DATASET EXTRACT:
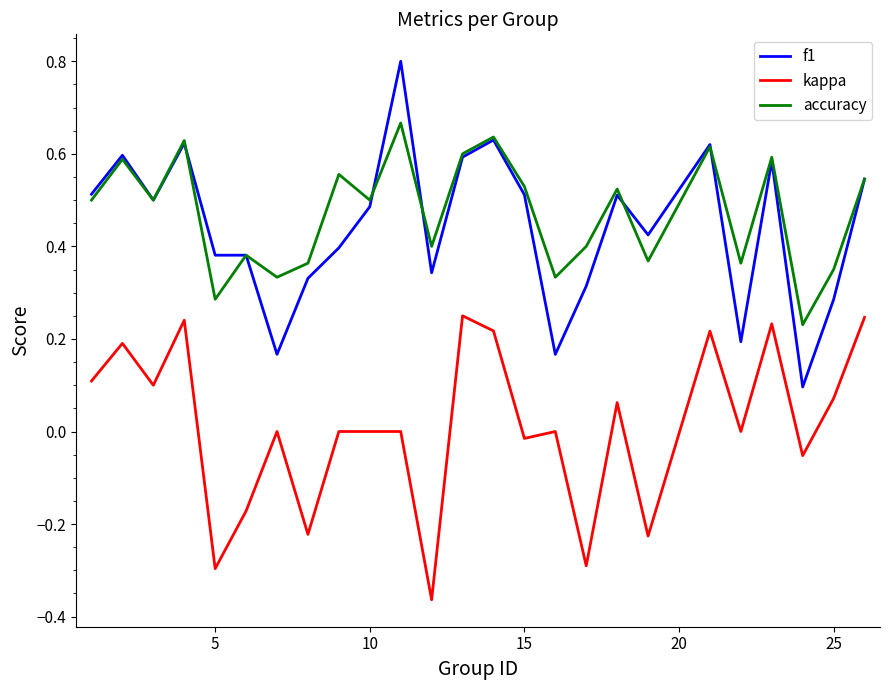

True or false: kappa and accuracy cross at least once.

False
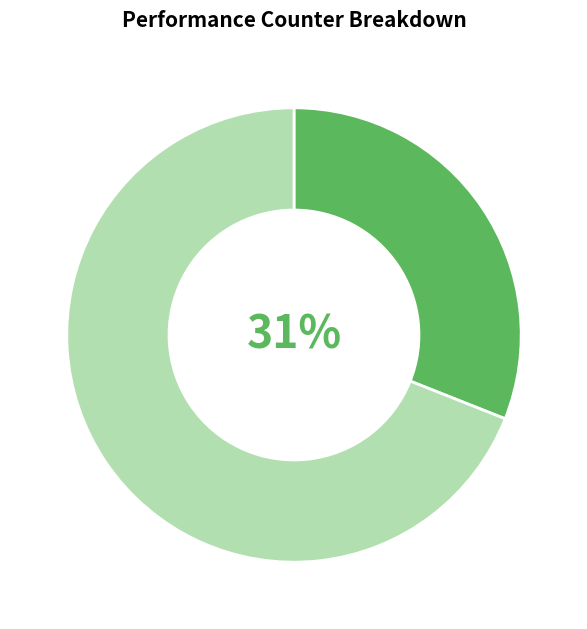

To the nearest percent, what is the difference between the largest and smallest slice percentages?

38%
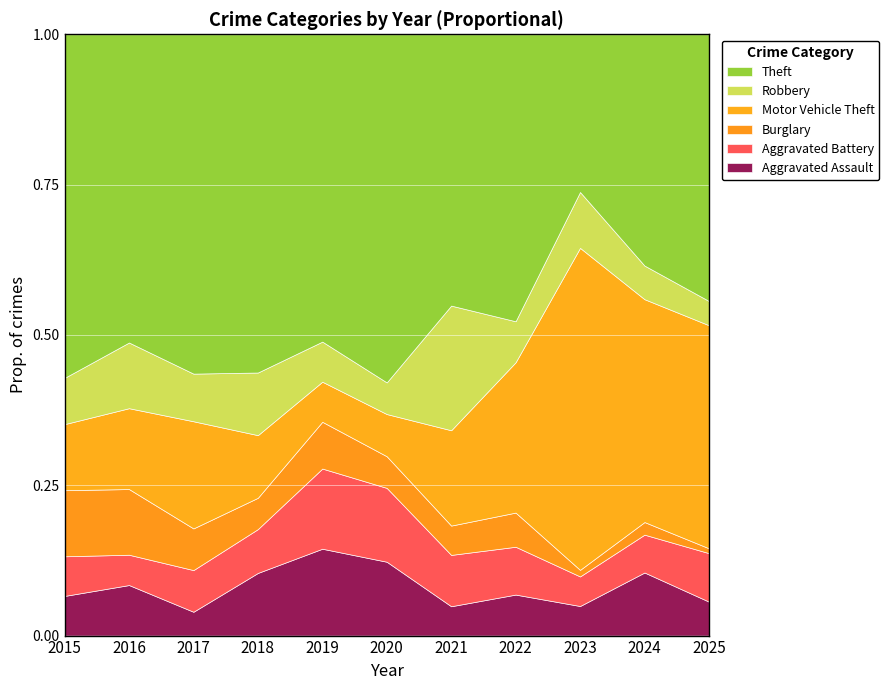

The Robbery series shows 6 at 2022. True or false?

True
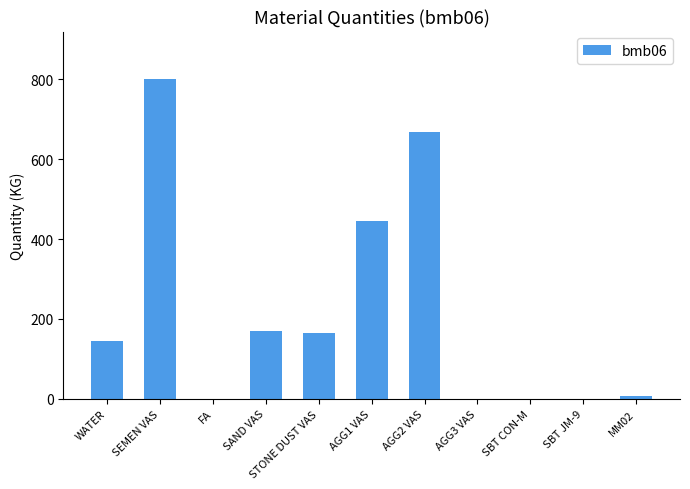

What is the change in value from AGG1 VAS to AGG3 VAS?

-445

ACTIVITY: Rewrite the lines above, changing "difference" to "gap" and keeping everything else as it is. Leave out the picture markers.

TASK SOLUTION:
True or false: kappa and accuracy cross at least once.

False

To the nearest percent, what is the gap between the largest and smallest slice percentages?

38%

The Robbery series shows 6 at 2022. True or false?

True

What is the change in value from AGG1 VAS to AGG3 VAS?

-445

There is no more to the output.